For the foes of abortion, the task is easier: just ``keep doing what we've done for the past 16 years,'' says Susan Smith, associate legislative director of the National Right to Life Committee.
That, she adds, means ``educating people on the medical, ethical, and social facts of abortion, and lobbying elected state and federal lawmakers on the need to protect all human life.''
Already, opponents of abortion around the country have been preparing new state laws to restrict abortion - some of them modeled after the Missouri law and some even tougher.
The Missouri law forbids public employees from assisting in abortions, bans the use of public hospitals or clinics for abortions, and may require viability tests for fetuses 20 weeks old or older. With most state legislatures in recess, no immediate action is expected, but divisive battles are anticipated all over the country later this year.
Eleanor Smeal, president of the pro-choice Fund for the Feminist Majority, notes that seven states have ``trigger laws'' - laws that would immediately ban abortion if Roe v. Wade were overturned. Of those seven, five have Democratic-controlled legislatures. Another 20 states, 11 of which are Democratic controlled, would restrict or ban abortion, she adds. Twenty-four governors oppose abortion, she says.
``We are going to look at every statehouse,'' she continues, articulating her organization's strategy. ``And in our opinion, the 1990 elections are only the beginning, because it will not be just statehouses at issue here. It will be [district attorneys]; it will be county commissions; it will be city councils; it will be mayors; and indeed it will be congressional seats and the presidency itself.''
ORGANIZERS on both sides are also offering their followers tips on how to argue their positions and stage legal, peaceful protests.
At a National Right to Life Committee convention last weekend, participants spoke of the need to improve the anti-abortion movement's image movement by distancing it from extremists who bomb clinics and physically harass women seeking abortions.

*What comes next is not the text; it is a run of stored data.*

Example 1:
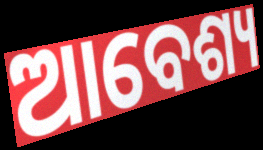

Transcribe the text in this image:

ଆବେଶ୍ୟ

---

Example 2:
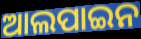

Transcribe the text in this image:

ଆଲପାଇନ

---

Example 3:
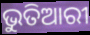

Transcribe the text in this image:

ଭୁତିଆରୀ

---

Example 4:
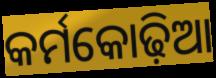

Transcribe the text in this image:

କର୍ମକୋଢ଼ିଆ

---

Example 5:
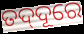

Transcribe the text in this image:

ତଦ୍‍ଦୂରେ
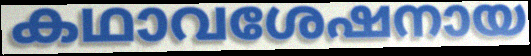
കഥാവശേഷനായ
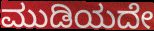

In an apparent effort at image-building, anti-abortion crusader Olivia Gans spoke out for better child care, greater accountability on the part of fathers, and better working conditions for mothers.
At a press conference on Monday, Randall Terry, director of the controversial Operation Rescue, announced continued blockades of abortion clinics. He also pledged to ``launch an equal force'' against state legislatures.

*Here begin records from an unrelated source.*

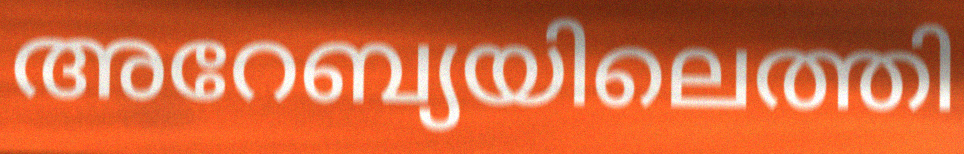
അറേബ്യയിലെത്തി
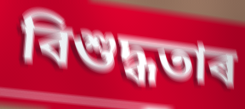
বিশুদ্ধতাৰ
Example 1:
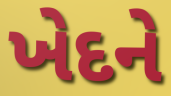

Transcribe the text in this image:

ખેદને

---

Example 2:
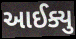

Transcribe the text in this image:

આઈક્યુ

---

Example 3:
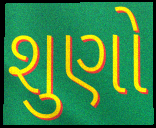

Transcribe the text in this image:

શુણો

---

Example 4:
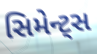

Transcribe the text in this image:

સિમેન્ટ્સ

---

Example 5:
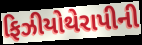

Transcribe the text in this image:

ફિઝીયોથેરાપીની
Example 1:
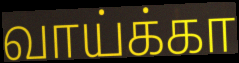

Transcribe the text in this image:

வாய்க்கா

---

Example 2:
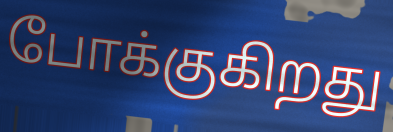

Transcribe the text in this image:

போக்குகிறது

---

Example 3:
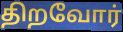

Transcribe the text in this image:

திறவோர்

So far, neither side has pinpointed which states will be the first key battlegrounds.
But Irene Natividad, head of the National Women's Political Caucus, identified California, Arizona, Delaware, Kansas, Maryland, Oregon, South Dakota, Vermont, New Hampshire, and Iowa as the ``hot states'' - states where the legislatures pivot on just a few votes when abortion is at issue.
New York is also expected to be a major focus for activity, precisely because it is seen as one of the strongest in favor of choice.
If the right to an abortion is increasingly restricted over time, a possible scenario given the makeup of the Supreme Court and President Bush's expected opportunity to add more conservative justices, New York may become one of the last states where women have broad abortion rights.